* Input material *
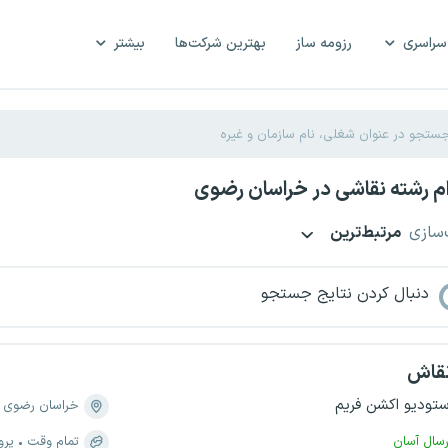
سراسری
رزومه ساز
بهترین شرکت‌ها
بیشتر
م رشته نقاشی در خراسان رضوی
‌سازی
مرتبط‌ترین
دنبال کردن نتایج جستجو
قاش
ستودیو اکشن فریم
خراسان رضوی
رسال آسان
تمام وقت
پرو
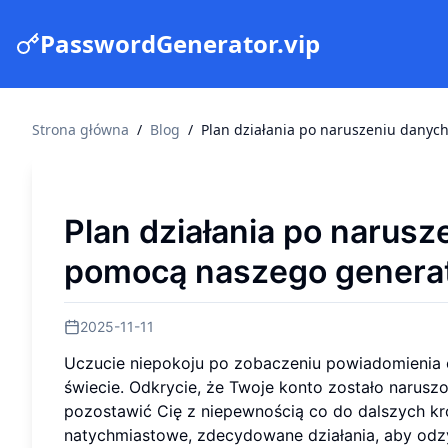
PasswordGenerator.vip
Strona główna
/
Blog
/
Plan działania po naruszeniu danych
Plan działania po narusz
pomocą naszego generat
2025-11-11
Uczucie niepokoju po zobaczeniu powiadomienia 
świecie. Odkrycie, że Twoje konto zostało narusz
pozostawić Cię z niepewnością co do dalszych k
natychmiastowe, zdecydowane działania, aby odz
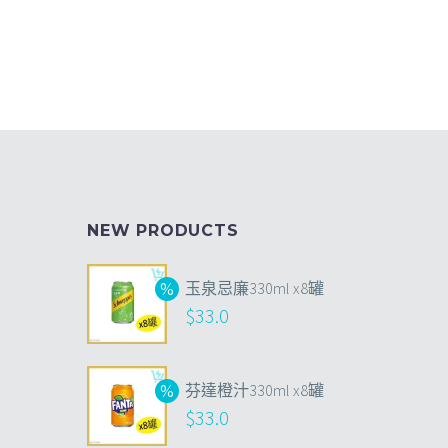
NEW PRODUCTS
玉泉忌廉330ml x8罐
$
33.0
芬達橙汁330ml x8罐
$
33.0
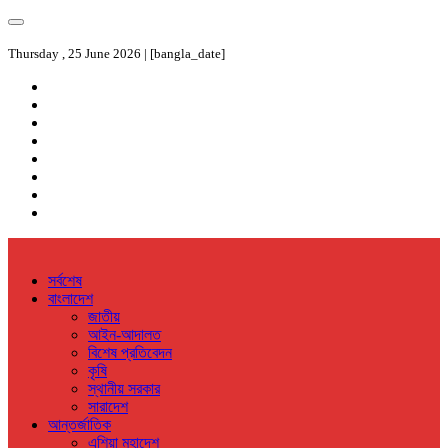
Thursday , 25 June 2026 | [bangla_date]
সর্বশেষ
বাংলাদেশ
জাতীয়
আইন-আদালত
বিশেষ প্রতিবেদন
কৃষি
স্থানীয় সরকার
সারাদেশ
আন্তর্জাতিক
এশিয়া মহাদেশ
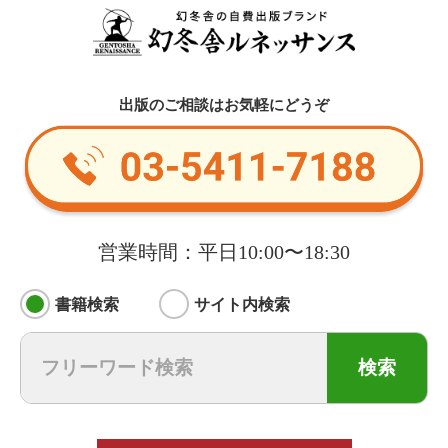
出版のご相談はお気軽にどうぞ
営業時間：平日10:00〜18:30
書籍検索
サイト内検索
検索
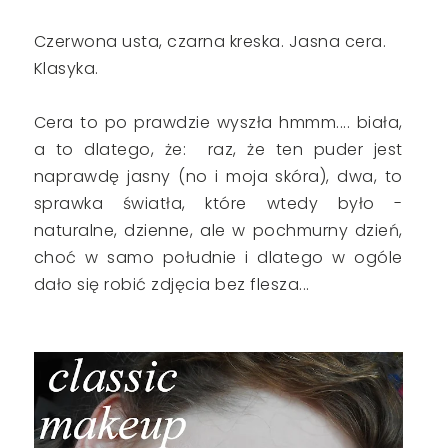
Czerwona usta, czarna kreska. Jasna cera.
Klasyka.
Cera to po prawdzie wyszła hmmm.... biała,
a to dlatego, że: raz, że ten puder jest
naprawdę jasny (no i moja skóra), dwa, to
sprawka światła, które wtedy było -
naturalne, dzienne, ale w pochmurny dzień,
choć w samo południe i dlatego w ogóle
dało się robić zdjęcia bez flesza...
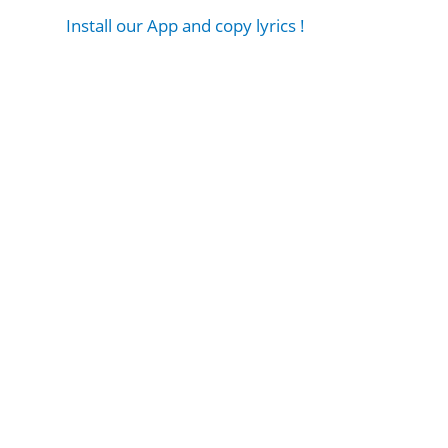
Install our App and copy lyrics !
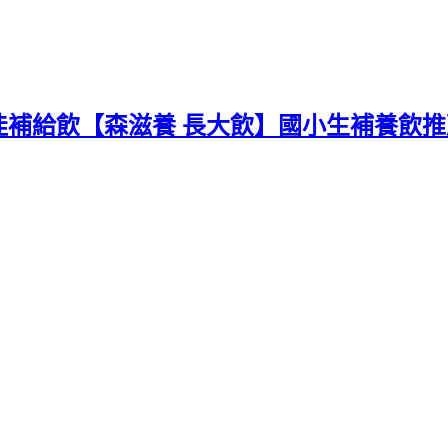
佳補給飲【森滋養 長大飲】國小生補養飲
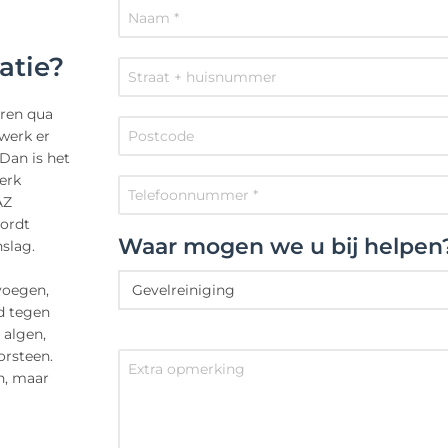
atie?
ren qua
gwerk er
Dan is het
erk
AZ
wordt
Waar mogen we u bij helpen
slag.
voegen,
d tegen
 algen,
orsteen.
n, maar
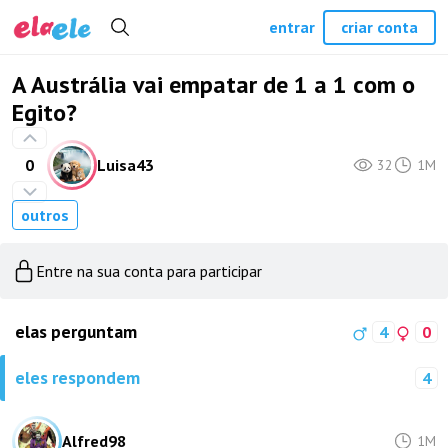
entrar
criar conta
A Austrália vai empatar de 1 a 1 com o
Egito?
0
Luisa43
32
1M
outros
Entre na sua conta para participar
elas perguntam
4
0
eles respondem
4
Alfred98
1M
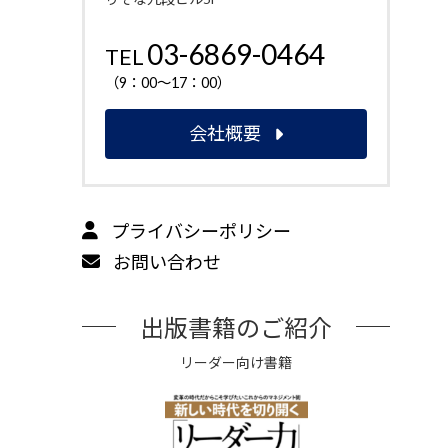
03-6869-0464
TEL
（9：00～17：00）
会社概要
プライバシーポリシー
お問い合わせ
出版書籍のご紹介
リーダー向け書籍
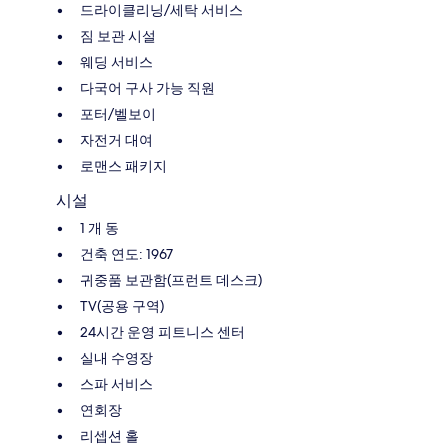
드라이클리닝/세탁 서비스
짐 보관 시설
웨딩 서비스
다국어 구사 가능 직원
포터/벨보이
자전거 대여
로맨스 패키지
시설
1 개 동
건축 연도: 1967
귀중품 보관함(프런트 데스크)
TV(공용 구역)
24시간 운영 피트니스 센터
실내 수영장
스파 서비스
연회장
리셉션 홀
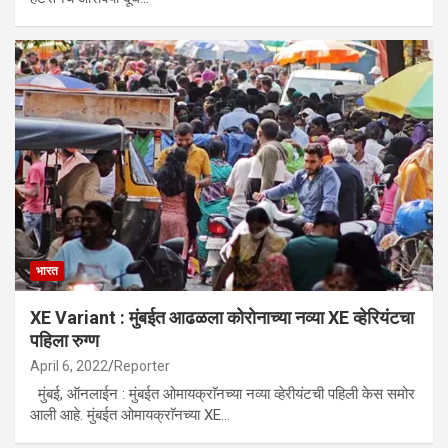
भारत
XE Variant : मुंबईत आढळला कोरोनाच्या नव्या XE व्हेरियंटचा
पहिला रुग्ण
April 6, 2022
Reporter
मुंबई, ऑनलाईन : मुंबईत ओमायक्राॅनच्या नव्या व्हेरीयंटची पहिली केस समोर
आली आहे. मुंबईत ओमायक्राॅनच्या XE…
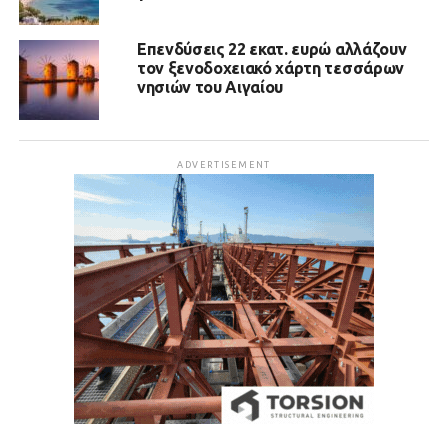
Επενδύσεις 22 εκατ. ευρώ αλλάζουν
τον ξενοδοχειακό χάρτη τεσσάρων
νησιών του Αιγαίου
ADVERTISEMENT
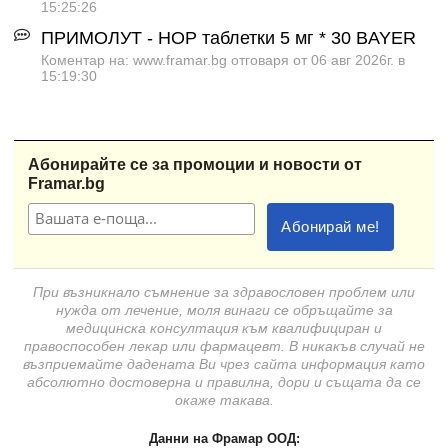
15:25:26
ПРИМОЛУТ - НОР таблетки 5 мг * 30 BAYER
Коментар на: www.framar.bg отговаря от 06 авг 2026г. в
15:19:30
Абонирайте се за промоции и новости от
Framar.bg
При възникнало съмнение за здравословен проблем или
нужда от лечение, моля винаги се обръщайте за
медицинска консултация към квалифициран и
правоспособен лекар или фармацевт. В никакъв случай не
възприемайте дадената Ви чрез сайта информация като
абсолютно достоверна и правилна, дори и същата да се
окаже такава.
Данни на Фрамар ООД:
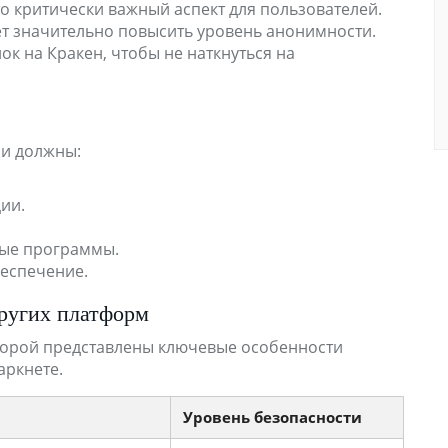
о критически важный аспект для пользователей.
ет значительно повысить уровень анонимности.
ок на Кракен, чтобы не наткнуться на
ли должны:
ии.
ные программы.
еспечение.
других платформ
оторой представлены ключевые особенности
аркнете.
Уровень безопасности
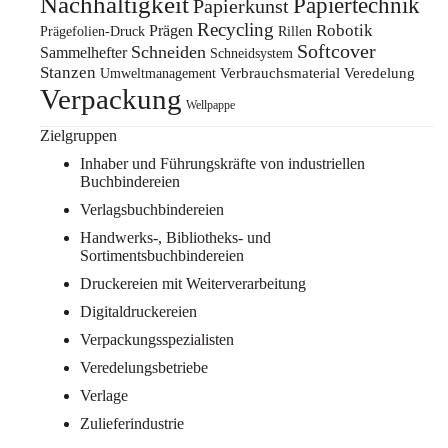
Nachhaltigkeit
Papiertechnik
Papierkunst
Recycling
Prägen
Robotik
Prägefolien-Druck
Rillen
Softcover
Schneiden
Sammelhefter
Schneidsystem
Stanzen
Verbrauchsmaterial
Veredelung
Umweltmanagement
Verpackung
Wellpappe
Zielgruppen
Inhaber und Führungskräfte von industriellen
Buchbindereien
Verlagsbuchbindereien
Handwerks-, Bibliotheks- und
Sortimentsbuchbindereien
Druckereien mit Weiterverarbeitung
Digitaldruckereien
Verpackungsspezialisten
Veredelungsbetriebe
Verlage
Zulieferindustrie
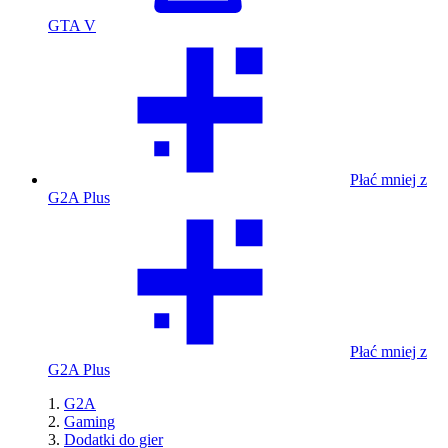
GTA V
Płać mniej z
G2A Plus
Płać mniej z
G2A Plus
G2A
Gaming
Dodatki do gier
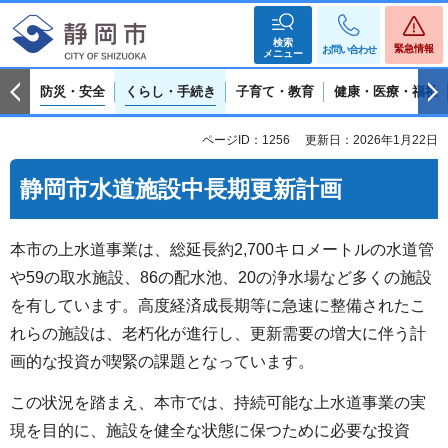
検索
緊急情報
お問い合わせ
メニュー
防災・安全
くらし・手続き
子育て・教育
健康・医療・福祉
ページID：1256
更新日：2026年1月22日
静岡市水道施設中長期更新計画
本市の上水道事業は、総延長約2,700キロメートルの水道管
や59の取水施設、86の配水池、20の浄水場など多くの施設
を有しています。高度経済成長期等に急速に整備されたこ
れらの施設は、老朽化が進行し、更新需要の増大に伴う計
画的な投資が喫緊の課題となっています。
この状況を踏まえ、本市では、持続可能な上水道事業の実
現を目的に、施設を健全な状態に保つために必要な投資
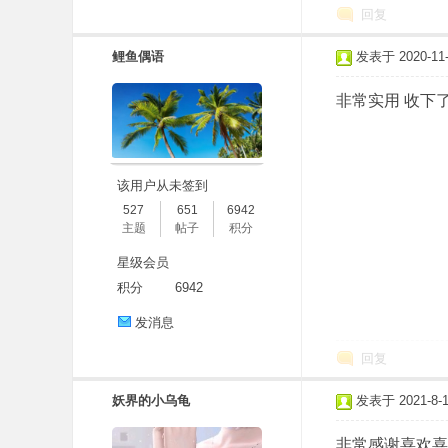
回复
鲤鱼偶语
发表于 2020-11-1
非常实用 收下
该用户从未签到
527
651
6942
主题
帖子
积分
星级会员
积分
6942
发消息
回复
妖界的小乌龟
发表于 2021-8-14
非常感谢喜欢喜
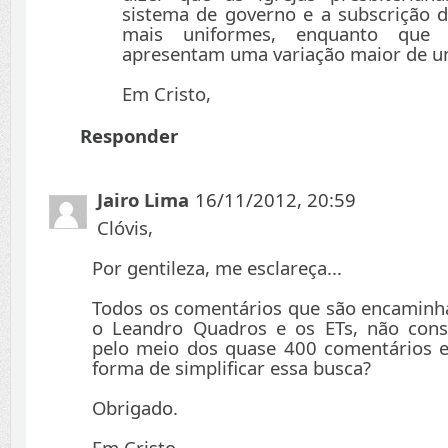
sistema de governo e a subscrição 
mais uniformes, enquanto que a
apresentam uma variação maior de u
Em Cristo,
Responder
Jairo Lima
16/11/2012, 20:59
Clóvis,
Por gentileza, me esclareça...
Todos os comentários que são encaminh
o Leandro Quadros e os ETs, não consi
pelo meio dos quase 400 comentários e
forma de simplificar essa busca?
Obrigado.
Em Cristo,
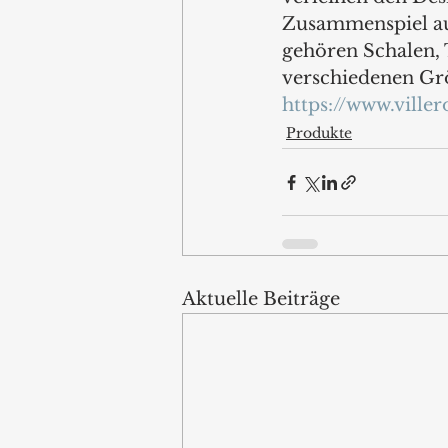
Zusammenspiel aus
gehören Schalen, T
verschiedenen Gr
https://www.ville
Produkte
Aktuelle Beiträge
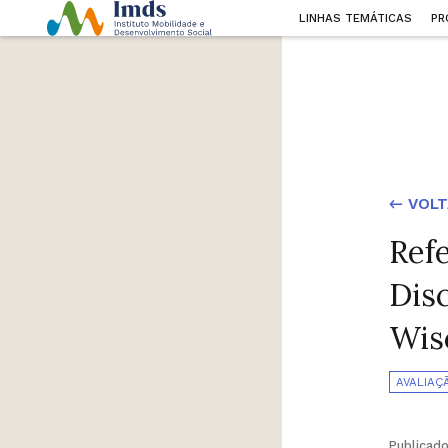
LINHAS TEMÁTICAS
PR
← VOLT
Ref
Dis
Wis
AVALIAÇ
Publicad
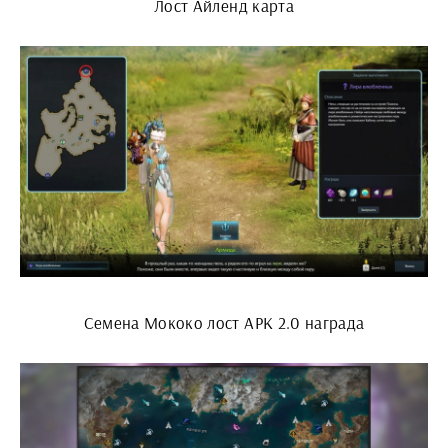
Лост Айленд карта
Семена Мококо лост АРК 2.0 награда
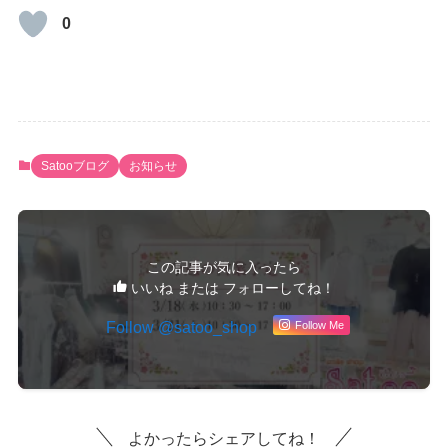
0
Satooブログ
お知らせ
この記事が気に入ったら
いいね または フォローしてね！
Follow @satoo_shop
Follow Me
よかったらシェアしてね！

* What you need to do *
With no pictures included, write out the entries exactly.

* Task output *
سراسری
رزومه ساز
بهترین شرکت‌ها
بیشتر
م رشته نقاشی در خراسان رضوی
‌سازی
مرتبط‌ترین
دنبال کردن نتایج جستجو
قاش
ستودیو اکشن فریم
خراسان رضوی
رسال آسان
تمام وقت
پرو
PasswordGenerator.vip
Strona główna
/
Blog
/
Plan działania po naruszeniu danych
Plan działania po narusz
pomocą naszego generat
2025-11-11
Uczucie niepokoju po zobaczeniu powiadomienia 
świecie. Odkrycie, że Twoje konto zostało narusz
pozostawić Cię z niepewnością co do dalszych k
natychmiastowe, zdecydowane działania, aby odz
NEW PRODUCTS
玉泉忌廉330ml x8罐
$
33.0
芬達橙汁330ml x8罐
$
33.0
Thursday , 25 June 2026 | [bangla_date]
সর্বশেষ
বাংলাদেশ
জাতীয়
আইন-আদালত
বিশেষ প্রতিবেদন
কৃষি
স্থানীয় সরকার
সারাদেশ
আন্তর্জাতিক
এশিয়া মহাদেশ
出版のご相談はお気軽にどうぞ
営業時間：平日10:00〜18:30
書籍検索
サイト内検索
検索
Czerwona usta, czarna kreska. Jasna cera.
Klasyka.
Cera to po prawdzie wyszła hmmm.... biała,
a to dlatego, że: raz, że ten puder jest
naprawdę jasny (no i moja skóra), dwa, to
sprawka światła, które wtedy było -
naturalne, dzienne, ale w pochmurny dzień,
choć w samo południe i dlatego w ogóle
dało się robić zdjęcia bez flesza...
Install our App and copy lyrics !
佳補給飲【森滋養 長大飲】國小生補養飲
atie?
ren qua
gwerk er
Dan is het
erk
AZ
wordt
Waar mogen we u bij helpen
slag.
voegen,
d tegen
 algen,
orsteen.
n, maar
entrar
criar conta
A Austrália vai empatar de 1 a 1 com o
Egito?
0
Luisa43
32
1M
outros
Entre na sua conta para participar
elas perguntam
4
0
eles respondem
4
Alfred98
1M
03-6869-0464
TEL
（9：00～17：00）
会社概要
プライバシーポリシー
お問い合わせ
出版書籍のご紹介
リーダー向け書籍
드라이클리닝/세탁 서비스
짐 보관 시설
웨딩 서비스
다국어 구사 가능 직원
포터/벨보이
자전거 대여
로맨스 패키지
시설
1 개 동
건축 연도: 1967
귀중품 보관함(프런트 데스크)
TV(공용 구역)
24시간 운영 피트니스 센터
실내 수영장
스파 서비스
연회장
리셉션 홀
भारत
XE Variant : मुंबईत आढळला कोरोनाच्या नव्या XE व्हेरियंटचा
पहिला रुग्ण
April 6, 2022
Reporter
मुंबई, ऑनलाईन : मुंबईत ओमायक्राॅनच्या नव्या व्हेरीयंटची पहिली केस समोर
आली आहे. मुंबईत ओमायक्राॅनच्या XE…
Επενδύσεις 22 εκατ. ευρώ αλλάζουν
τον ξενοδοχειακό χάρτη τεσσάρων
νησιών του Αιγαίου
ADVERTISEMENT
15:25:26
ПРИМОЛУТ - НОР таблетки 5 мг * 30 BAYER
Коментар на: www.framar.bg отговаря от 06 авг 2026г. в
15:19:30
Абонирайте се за промоции и новости от
Framar.bg
При възникнало съмнение за здравословен проблем или
нужда от лечение, моля винаги се обръщайте за
медицинска консултация към квалифициран и
правоспособен лекар или фармацевт. В никакъв случай не
възприемайте дадената Ви чрез сайта информация като
абсолютно достоверна и правилна, дори и същата да се
окаже такава.
Данни на Фрамар ООД:
о критически важный аспект для пользователей.
ет значительно повысить уровень анонимности.
ок на Кракен, чтобы не наткнуться на
ли должны:
ии.
ные программы.
еспечение.
других платформ
оторой представлены ключевые особенности
аркнете.
Уровень безопасности
Nachhaltigkeit
Papiertechnik
Papierkunst
Recycling
Prägen
Robotik
Prägefolien-Druck
Rillen
Softcover
Schneiden
Sammelhefter
Schneidsystem
Stanzen
Verbrauchsmaterial
Veredelung
Umweltmanagement
Verpackung
Wellpappe
Zielgruppen
Inhaber und Führungskräfte von industriellen
Buchbindereien
Verlagsbuchbindereien
Handwerks-, Bibliotheks- und
Sortimentsbuchbindereien
Druckereien mit Weiterverarbeitung
Digitaldruckereien
Verpackungsspezialisten
Veredelungsbetriebe
Verlage
Zulieferindustrie
GTA V
Płać mniej z
G2A Plus
Płać mniej z
G2A Plus
G2A
Gaming
Dodatki do gier
検索
緊急情報
お問い合わせ
メニュー
防災・安全
くらし・手続き
子育て・教育
健康・医療・福祉
ページID：1256
更新日：2026年1月22日
静岡市水道施設中長期更新計画
本市の上水道事業は、総延長約2,700キロメートルの水道管
や59の取水施設、86の配水池、20の浄水場など多くの施設
を有しています。高度経済成長期等に急速に整備されたこ
れらの施設は、老朽化が進行し、更新需要の増大に伴う計
画的な投資が喫緊の課題となっています。
この状況を踏まえ、本市では、持続可能な上水道事業の実
現を目的に、施設を健全な状態に保つために必要な投資
回复
鲤鱼偶语
发表于 2020-11-1
非常实用 收下
该用户从未签到
527
651
6942
主题
帖子
积分
星级会员
积分
6942
发消息
回复
妖界的小乌龟
发表于 2021-8-14
非常感谢喜欢喜
sistema de governo e a subscrição 
mais uniformes, enquanto que a
apresentam uma variação maior de u
Em Cristo,
Responder
Jairo Lima
16/11/2012, 20:59
Clóvis,
Por gentileza, me esclareça...
Todos os comentários que são encaminh
o Leandro Quadros e os ETs, não consi
pelo meio dos quase 400 comentários e
forma de simplificar essa busca?
Obrigado.
Em Cristo,
Zusammenspiel aus
gehören Schalen, T
verschiedenen Gr
https://www.ville
Produkte
Aktuelle Beiträge
LINHAS TEMÁTICAS
PR
← VOLT
Ref
Dis
Wis
AVALIAÇ
Publicad
Лост Айленд карта
Семена Мококо лост АРК 2.0 награда
0
Satooブログ
お知らせ
この記事が気に入ったら
いいね または フォローしてね！
Follow @satoo_shop
Follow Me
よかったらシェアしてね！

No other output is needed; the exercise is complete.